2. Print out odd numbers between 100 and 200.
3. The chicken and the rabbit are in the same cage (completed by the for loop program)
The express train and the local train go to the same place. Express fare 18 yuan, slow fare 13. 5 yuan, * * * sold 400 tickets, which is 5940 yuan. How many tickets do you want for the express train and the local train? .
5. Find the sum of four digits divisible by 5.
6. Fill in two figures in the following formula to make the equation hold.
□3*6528=3□*8256
7. There is a three-digit number, and the sum of its digits is 1 1 times, which is exactly equal to itself. Please program and find this three-digit number.
8. In natural numbers, if a three-digit number is equal to the cubic sum of its own digits, it is called daffodil number. For example: 153= 13+53+33, then 153 is a narcissus. Find all the daffodils.
9. The program prints the following patterns:
Parallelogram isosceles three-solution rhombus
****** * *
****** *** ***
****** ***** *****
****** ******* ***
****** ********* *
10. Program and print the following patterns:
1
222
33333
4444444
555555555
1 1. There are three kinds of postcards: one for each set, and the price is 2 yuan; The second one is for each set, and the price is 4 yuan; The third type is 9 pieces per set, and the price is 2 yuan.
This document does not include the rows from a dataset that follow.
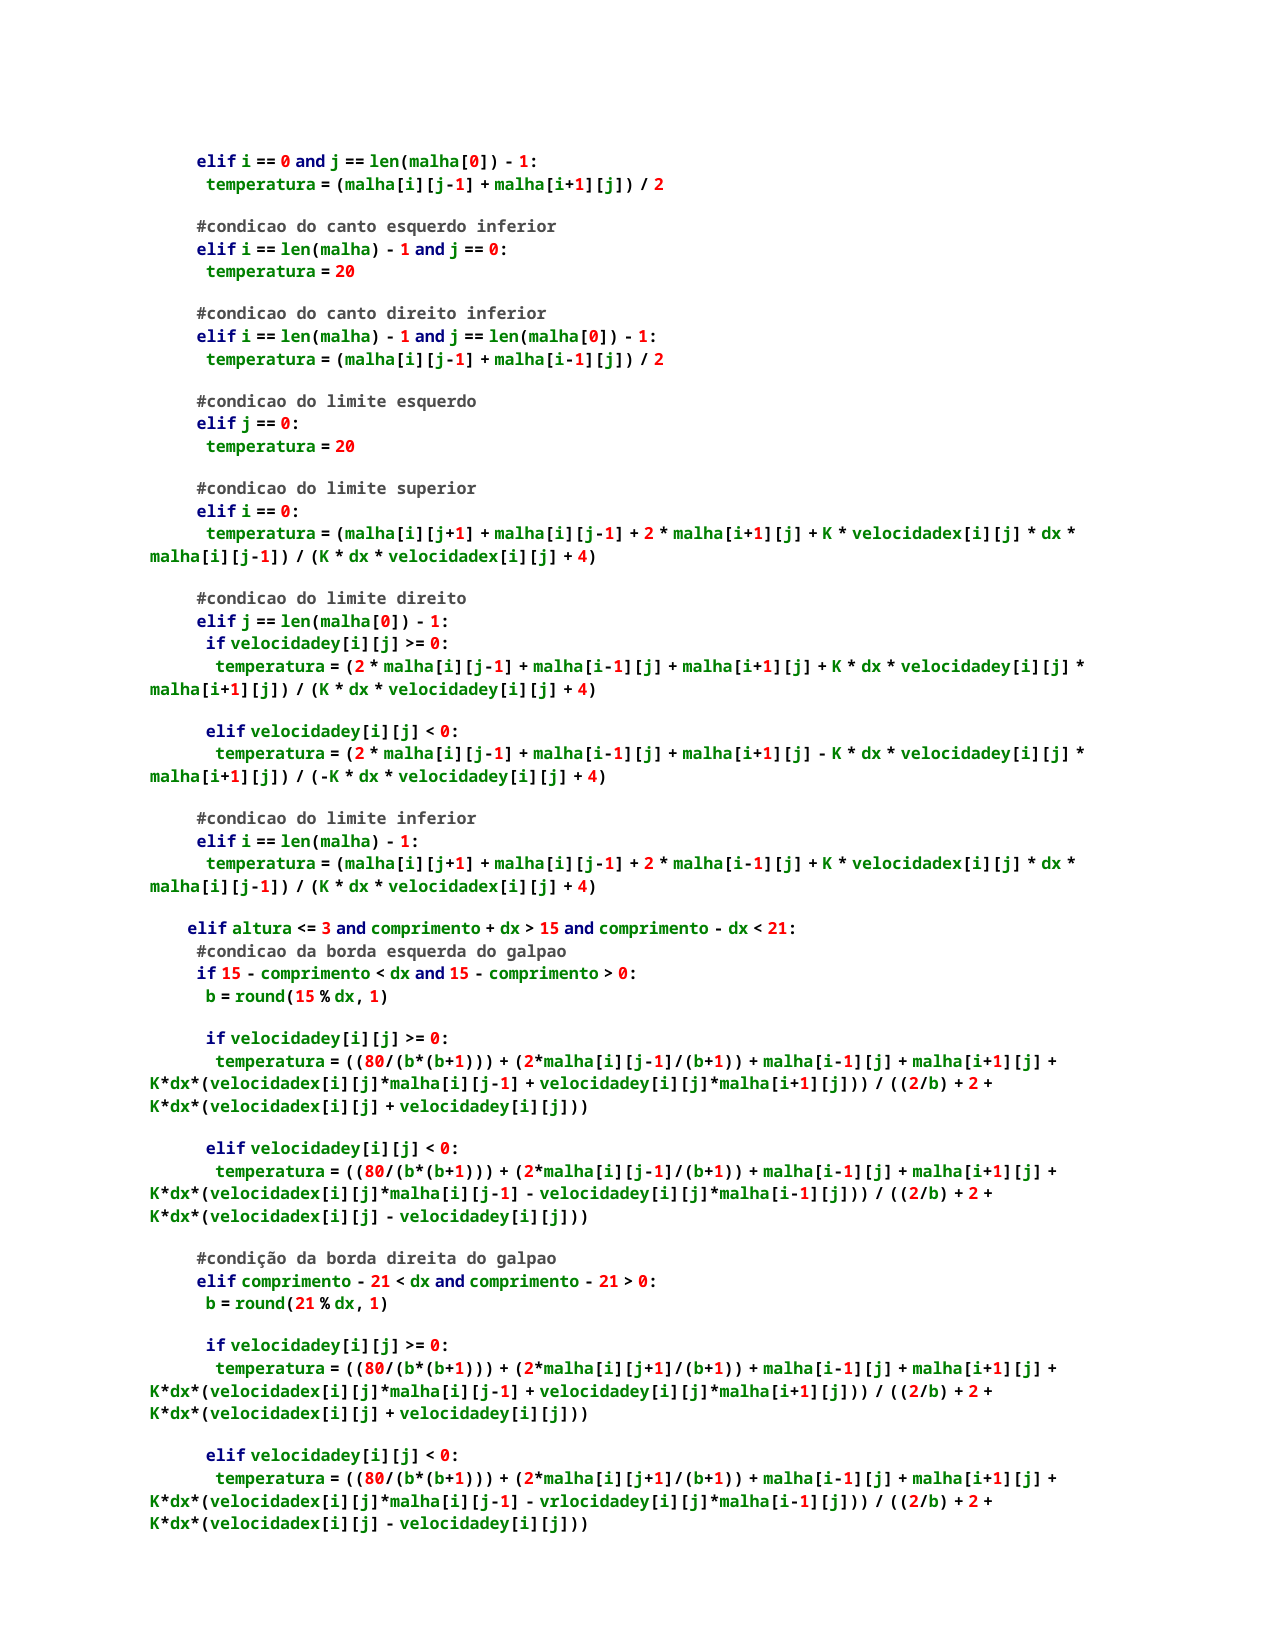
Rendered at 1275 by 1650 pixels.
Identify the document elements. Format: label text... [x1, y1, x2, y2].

text if velocidadey[i][j] >= 0: [150, 1026, 1125, 1049]
text elif velocidadey[i][j] < 0: [150, 1136, 1125, 1159]
text #condicao do limite esquerdo [150, 389, 1125, 412]
text temperatura = (malha[i][j+1] + malha[i][j-1] + 2 * malha[i+1][j] + K * velocidadex[i][j] * dx * malha[i][j-1]) / (K * dx * velocidadex[i][j] + 4) [150, 522, 1125, 567]
text elif velocidadey[i][j] < 0: [150, 1444, 1125, 1466]
text temperatura = ((80/(b*(b+1))) + (2*malha[i][j-1]/(b+1)) + malha[i-1][j] + malha[i+1][j] + K*dx*(velocidadex[i][j]*malha[i][j-1] - velocidadey[i][j]*malha[i-1][j])) / ((2/b) + 2 + K*dx*(velocidadex[i][j] - velocidadey[i][j])) [150, 1159, 1125, 1227]
text elif i == 0: [150, 499, 1125, 522]
text if velocidadey[i][j] >= 0: [150, 1334, 1125, 1356]
text #condicao do canto esquerdo inferior [150, 214, 1125, 237]
text elif comprimento - 21 < dx and comprimento - 21 > 0: [150, 1269, 1125, 1292]
text #condicao do limite superior [150, 476, 1125, 499]
text #condicao do limite direito [150, 586, 1125, 609]
text #condicao do canto direito inferior [150, 302, 1125, 324]
text #condição da borda direita do galpao [150, 1246, 1125, 1269]
text temperatura = (malha[i][j-1] + malha[i-1][j]) / 2 [150, 347, 1125, 370]
text elif i == len(malha) - 1 and j == 0: [150, 237, 1125, 260]
text temperatura = 20 [150, 434, 1125, 457]
text temperatura = (malha[i][j-1] + malha[i+1][j]) / 2 [150, 173, 1125, 195]
text elif velocidadey[i][j] < 0: [150, 719, 1125, 742]
text b = round(21 % dx, 1) [150, 1292, 1125, 1314]
text if 15 - comprimento < dx and 15 - comprimento > 0: [150, 962, 1125, 984]
text #condicao da borda esquerda do galpao [150, 939, 1125, 962]
text temperatura = (2 * malha[i][j-1] + malha[i-1][j] + malha[i+1][j] + K * dx * velocidadey[i][j] * malha[i+1][j]) / (K * dx * velocidadey[i][j] + 4) [150, 654, 1125, 700]
text temperatura = (2 * malha[i][j-1] + malha[i-1][j] + malha[i+1][j] - K * dx * velocidadey[i][j] * malha[i+1][j]) / (-K * dx * velocidadey[i][j] + 4) [150, 742, 1125, 787]
text temperatura = ((80/(b*(b+1))) + (2*malha[i][j-1]/(b+1)) + malha[i-1][j] + malha[i+1][j] + K*dx*(velocidadex[i][j]*malha[i][j-1] + velocidadey[i][j]*malha[i+1][j])) / ((2/b) + 2 + K*dx*(velocidadex[i][j] + velocidadey[i][j])) [150, 1049, 1125, 1117]
text b = round(15 % dx, 1) [150, 984, 1125, 1007]
text temperatura = (malha[i][j+1] + malha[i][j-1] + 2 * malha[i-1][j] + K * velocidadex[i][j] * dx * malha[i][j-1]) / (K * dx * velocidadex[i][j] + 4) [150, 852, 1125, 897]
text elif altura <= 3 and comprimento + dx > 15 and comprimento - dx < 21: [150, 916, 1125, 939]
text elif j == len(malha[0]) - 1: [150, 609, 1125, 632]
text #condicao do limite inferior [150, 806, 1125, 829]
text temperatura = 20 [150, 260, 1125, 283]
text if velocidadey[i][j] >= 0: [150, 632, 1125, 654]
text elif j == 0: [150, 412, 1125, 434]
text elif i == len(malha) - 1 and j == len(malha[0]) - 1: [150, 324, 1125, 347]
text temperatura = ((80/(b*(b+1))) + (2*malha[i][j+1]/(b+1)) + malha[i-1][j] + malha[i+1][j] + K*dx*(velocidadex[i][j]*malha[i][j-1] - vrlocidadey[i][j]*malha[i-1][j])) / ((2/b) + 2 + K*dx*(velocidadex[i][j] - velocidadey[i][j])) [150, 1466, 1125, 1534]
text elif i == len(malha) - 1: [150, 829, 1125, 852]
text elif i == 0 and j == len(malha[0]) - 1: [150, 150, 1125, 173]
text temperatura = ((80/(b*(b+1))) + (2*malha[i][j+1]/(b+1)) + malha[i-1][j] + malha[i+1][j] + K*dx*(velocidadex[i][j]*malha[i][j-1] + velocidadey[i][j]*malha[i+1][j])) / ((2/b) + 2 + K*dx*(velocidadex[i][j] + velocidadey[i][j])) [150, 1356, 1125, 1424]
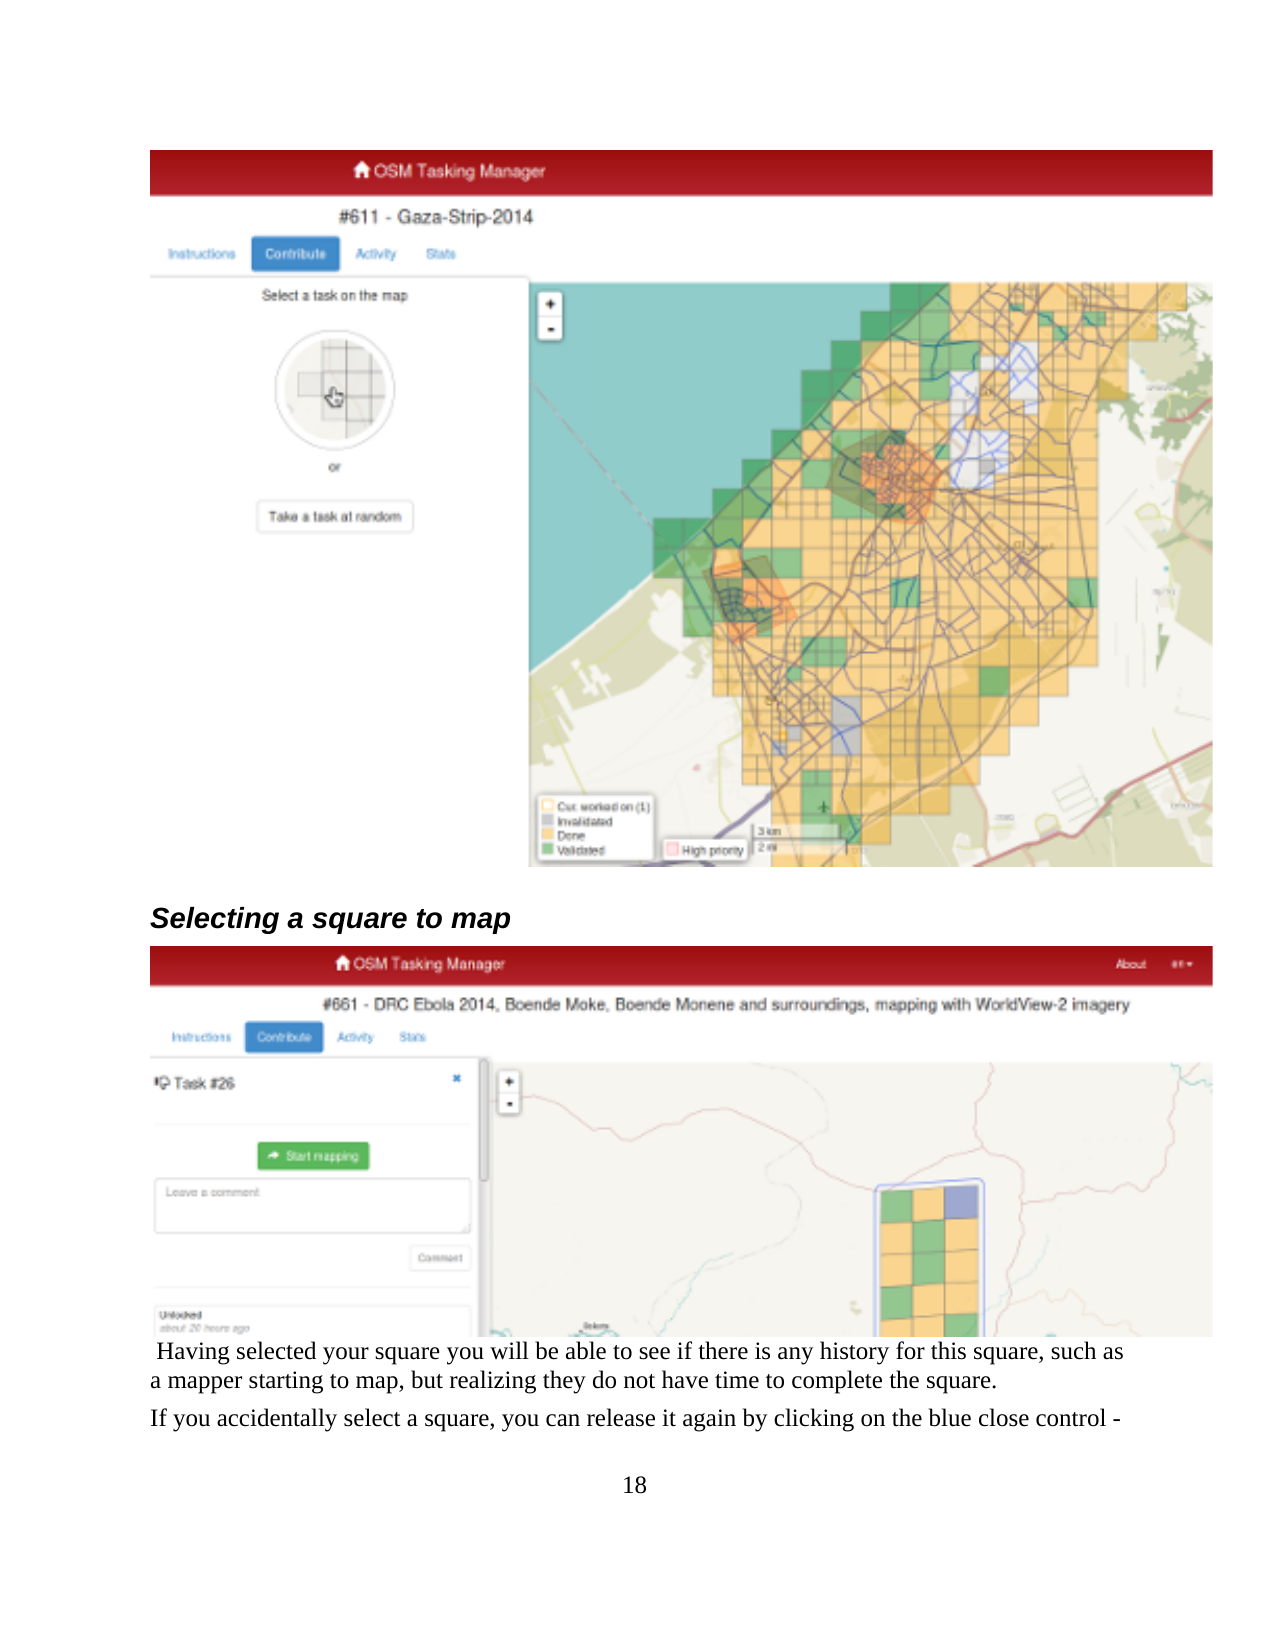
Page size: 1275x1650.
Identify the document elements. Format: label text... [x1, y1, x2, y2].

picture [150, 946, 1213, 1337]
picture [150, 150, 1213, 867]
text Having selected your square you will be able to see if there is any history for this square, such as a mapper starting to map, but realizing they do not have time to complete the square. [150, 1337, 1125, 1394]
subtitle Selecting a square to map [150, 901, 1125, 934]
text If you accidentally select a square, you can release it again by clicking on the blue close control [150, 1403, 1125, 1431]
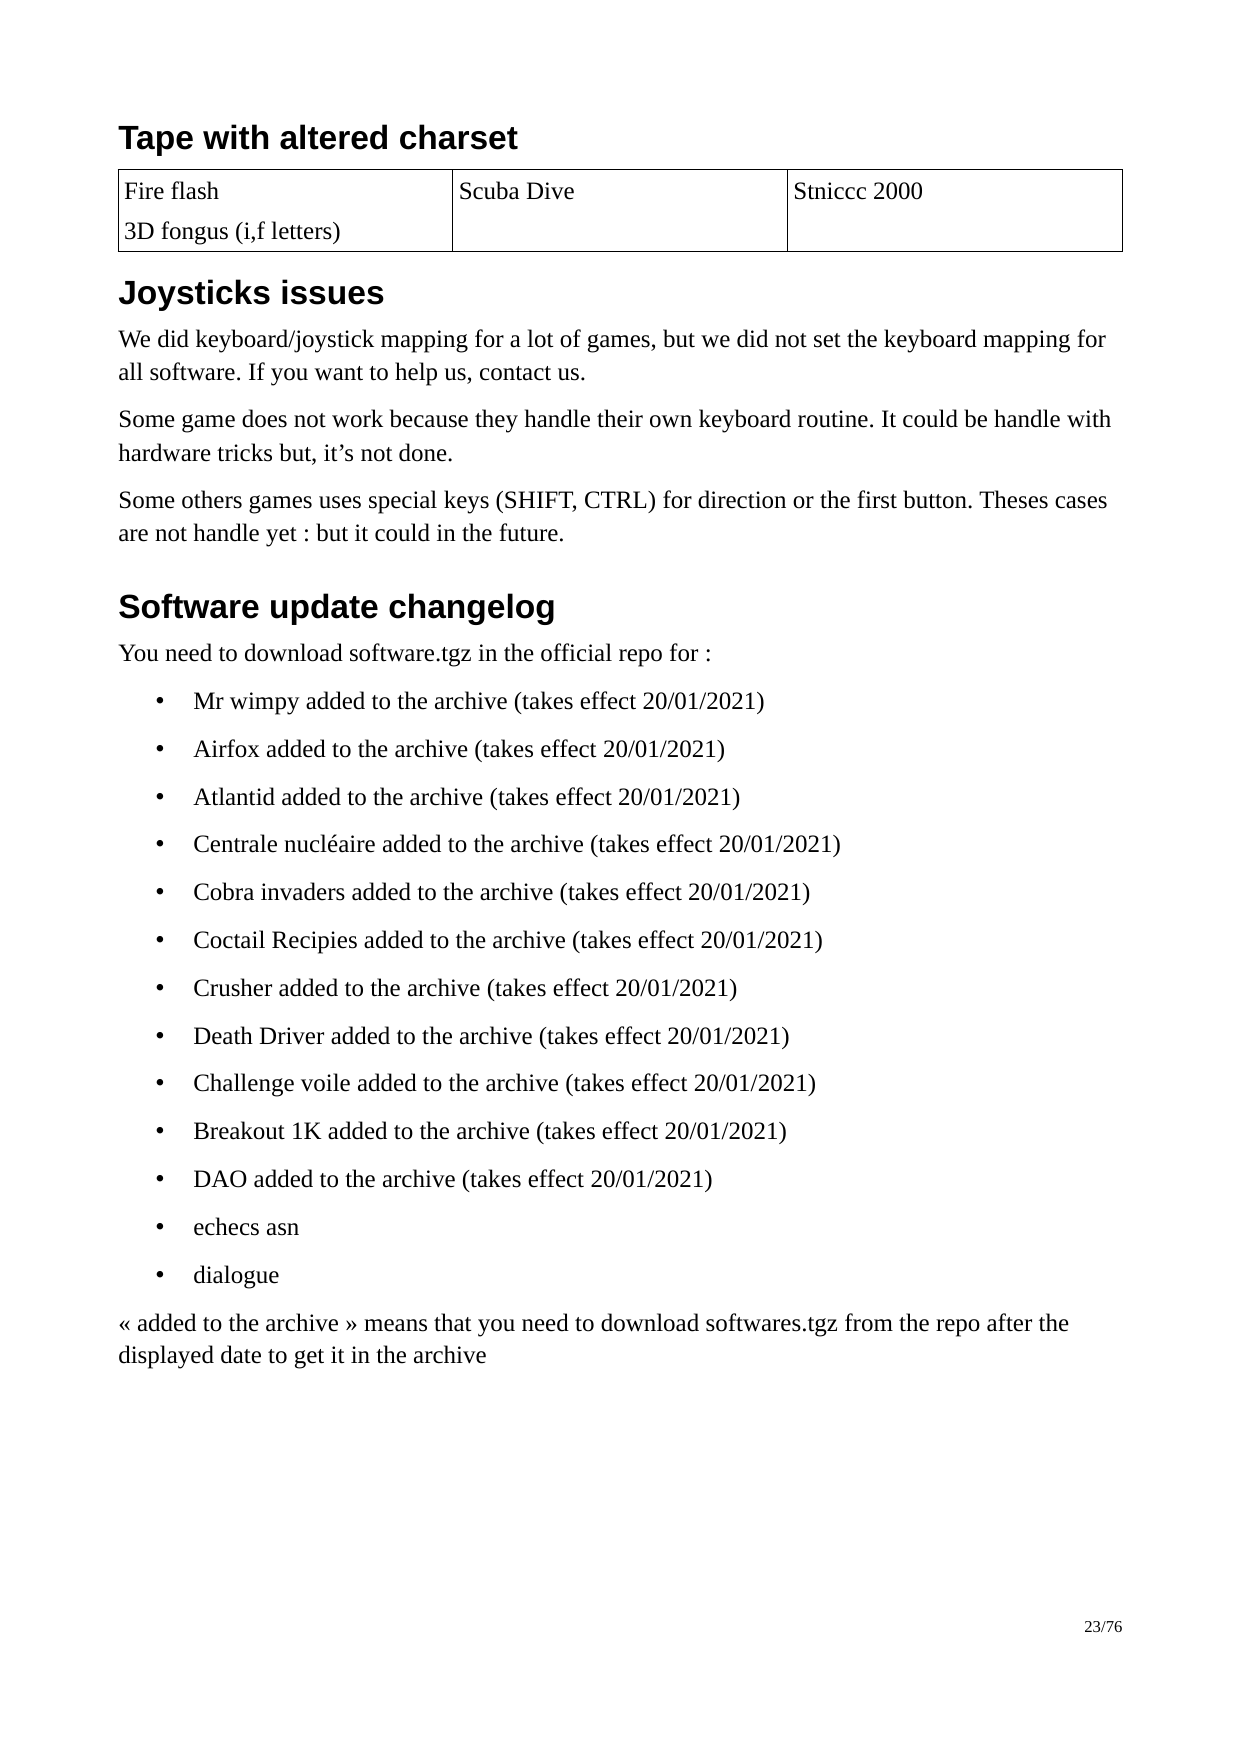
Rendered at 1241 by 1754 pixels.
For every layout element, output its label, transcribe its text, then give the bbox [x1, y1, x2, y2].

list Mr wimpy added to the archive (takes effect 20/01/2021) [156, 686, 1122, 715]
text Some others games uses special keys (SHIFT, CTRL) for direction or the first button. Theses cases are not handle yet : but it could in the future. [118, 485, 1122, 547]
list Breakout 1K added to the archive (takes effect 20/01/2021) [156, 1116, 1122, 1145]
subtitle Joysticks issues [118, 273, 1122, 311]
list DAO added to the archive (takes effect 20/01/2021) [156, 1164, 1122, 1193]
text « added to the archive » means that you need to download softwares.tgz from the repo after the displayed date to get it in the archive [118, 1308, 1122, 1369]
list Challenge voile added to the archive (takes effect 20/01/2021) [156, 1068, 1122, 1097]
table_header Stniccc 2000 [788, 170, 1122, 211]
list echecs asn [156, 1212, 1122, 1241]
list Crusher added to the archive (takes effect 20/01/2021) [156, 973, 1122, 1002]
table_header Scuba Dive [453, 170, 787, 211]
list Centrale nucléaire added to the archive (takes effect 20/01/2021) [156, 829, 1122, 858]
list Cobra invaders added to the archive (takes effect 20/01/2021) [156, 877, 1122, 906]
list dialogue [156, 1260, 1122, 1288]
table_header Fire flash [119, 170, 452, 211]
table_cell [453, 211, 787, 251]
table_cell [788, 211, 1122, 251]
text You need to download software.tgz in the official repo for : [118, 638, 1122, 667]
list Airfox added to the archive (takes effect 20/01/2021) [156, 734, 1122, 763]
subtitle Software update changelog [118, 587, 1122, 626]
list Coctail Recipies added to the archive (takes effect 20/01/2021) [156, 925, 1122, 954]
table_cell 3D fongus (i,f letters) [119, 211, 452, 251]
text Some game does not work because they handle their own keyboard routine. It could be handle with hardware tricks but, it’s not done. [118, 404, 1122, 466]
text We did keyboard/joystick mapping for a lot of games, but we did not set the keyboard mapping for all software. If you want to help us, contact us. [118, 324, 1122, 386]
list Death Driver added to the archive (takes effect 20/01/2021) [156, 1021, 1122, 1049]
subtitle Tape with altered charset [118, 118, 1122, 157]
list Atlantid added to the archive (takes effect 20/01/2021) [156, 782, 1122, 810]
At present, 100 yuan is used to buy 100 postcards, and each postcard must have at least one set. How many sets of these three postcards should I buy? Please output all purchase plans.
12. If someone wants to change one yuan into five cents, two cents and one penny, how many exchange schemes are there under the condition that there is at least one of each of the three kinds of change? Make these plans.
13.
14. Output all prime numbers within 100, with 5 displayed on each line.
15. The sum, difference, product and quotient of two natural numbers A and B add up to 243. Find the numbers a and b ..
16. Buy 100 chickens for 100 yuan: I have 100 yuan now and want to buy 100 chickens, a rooster 3 yuan, a hen 1 yuan and three chickens 1 yuan. If you want to buy at least 1 rooster, hen and chicken, please program and find that you have just used up 65438.
If the answer is adopted, the experience value and wealth value can be improved simultaneously.